OBJECTIVE--To relate morbidity and mortality risk to preoperative severity of illness in patients undergoing coronary artery bypass grafting. DESIGN--Retrospective analysis of 5051 patients using univariate and logistic regression to identify risk factors associated with perioperative morbidity and mortality. Prospective application of models to a subsequent 2-year validation cohort (n = 4069). SETTING--Cleveland Clinic Foundation. PATIENTS--All adult patients undergoing coronary artery bypass graft surgery between July 1, 1986, and June 30, 1988 (reference group), and July 1, 1988, and June 30, 1990 (validation group).
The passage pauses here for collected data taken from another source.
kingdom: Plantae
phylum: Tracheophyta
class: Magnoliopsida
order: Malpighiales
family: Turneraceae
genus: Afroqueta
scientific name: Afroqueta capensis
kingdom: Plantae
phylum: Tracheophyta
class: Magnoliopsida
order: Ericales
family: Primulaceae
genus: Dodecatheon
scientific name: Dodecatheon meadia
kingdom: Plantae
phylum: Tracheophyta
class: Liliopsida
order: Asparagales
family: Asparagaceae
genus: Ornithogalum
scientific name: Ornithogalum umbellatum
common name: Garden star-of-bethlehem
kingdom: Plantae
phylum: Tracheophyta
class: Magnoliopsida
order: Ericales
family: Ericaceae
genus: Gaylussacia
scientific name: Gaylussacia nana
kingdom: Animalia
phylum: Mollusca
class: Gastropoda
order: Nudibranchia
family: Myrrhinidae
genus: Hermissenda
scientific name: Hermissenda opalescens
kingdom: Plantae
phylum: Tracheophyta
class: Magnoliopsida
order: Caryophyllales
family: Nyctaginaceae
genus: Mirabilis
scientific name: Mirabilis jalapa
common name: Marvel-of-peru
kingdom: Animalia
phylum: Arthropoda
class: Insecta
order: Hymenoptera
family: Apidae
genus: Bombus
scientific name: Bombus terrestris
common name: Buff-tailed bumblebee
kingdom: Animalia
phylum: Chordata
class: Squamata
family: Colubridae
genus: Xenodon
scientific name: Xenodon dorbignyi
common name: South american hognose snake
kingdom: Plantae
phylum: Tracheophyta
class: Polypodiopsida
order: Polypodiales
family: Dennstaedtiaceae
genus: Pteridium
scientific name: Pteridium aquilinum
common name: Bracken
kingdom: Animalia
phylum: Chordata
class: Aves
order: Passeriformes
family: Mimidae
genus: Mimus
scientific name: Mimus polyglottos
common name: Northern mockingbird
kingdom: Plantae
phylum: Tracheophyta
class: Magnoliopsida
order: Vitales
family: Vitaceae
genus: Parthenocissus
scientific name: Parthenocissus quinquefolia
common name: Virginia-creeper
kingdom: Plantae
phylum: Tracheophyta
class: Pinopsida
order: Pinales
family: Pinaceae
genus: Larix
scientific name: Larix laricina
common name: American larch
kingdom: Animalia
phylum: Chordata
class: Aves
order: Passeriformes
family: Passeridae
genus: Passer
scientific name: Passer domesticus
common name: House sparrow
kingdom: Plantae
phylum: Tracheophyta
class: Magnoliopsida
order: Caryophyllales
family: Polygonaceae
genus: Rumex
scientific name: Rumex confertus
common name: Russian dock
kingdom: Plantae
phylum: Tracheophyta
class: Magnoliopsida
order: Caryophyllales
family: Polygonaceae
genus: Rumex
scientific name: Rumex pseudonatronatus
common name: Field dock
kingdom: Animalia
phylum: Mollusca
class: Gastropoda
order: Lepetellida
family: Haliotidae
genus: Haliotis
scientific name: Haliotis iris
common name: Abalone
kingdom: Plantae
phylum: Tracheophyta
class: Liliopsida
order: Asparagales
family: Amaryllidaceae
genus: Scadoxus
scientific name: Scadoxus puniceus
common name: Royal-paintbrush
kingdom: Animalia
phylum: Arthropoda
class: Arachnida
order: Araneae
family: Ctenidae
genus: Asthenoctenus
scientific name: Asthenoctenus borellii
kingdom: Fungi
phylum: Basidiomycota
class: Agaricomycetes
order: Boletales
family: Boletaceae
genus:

MAIN OUTCOME MEASURES--Mortality and morbidity (myocardial infarction and use of intra-aortic balloon pump, mechanical ventilation for 3 or more days, neurological deficit, oliguric or anuric renal failure, or serious infection). MAIN RESULTS--Emergency procedure, preoperative serum creatinine levels of greater than 168 mumol/L, severe left ventricular dysfunction, preoperative hematocrit of 0.34, increasing age, chronic pulmonary disease, prior vascular surgery, reoperation, and mitral valve insufficiency were found to be predictive of mortality. In addition to these factors, diabetes mellitus, body weight of 65 kg or less [corrected], aortic stenosis, and cerebrovascular disease were predictive of morbidity. Logistic regression equations were developed, and a simple additive score for clinical use was designed by allocating each of these risk-factor values of 1 to 6 points. Both methods predict mortality. Increased morbidity was demonstrated with increases in score. CONCLUSIONS--The logistic or clinical models developed are superior to the currently available methods for comparing mortality outcome and provide previously unavailable information on morbidity based on preoperative status. The clinical scoring system is useful for preoperative estimates of morbidity and mortality risks.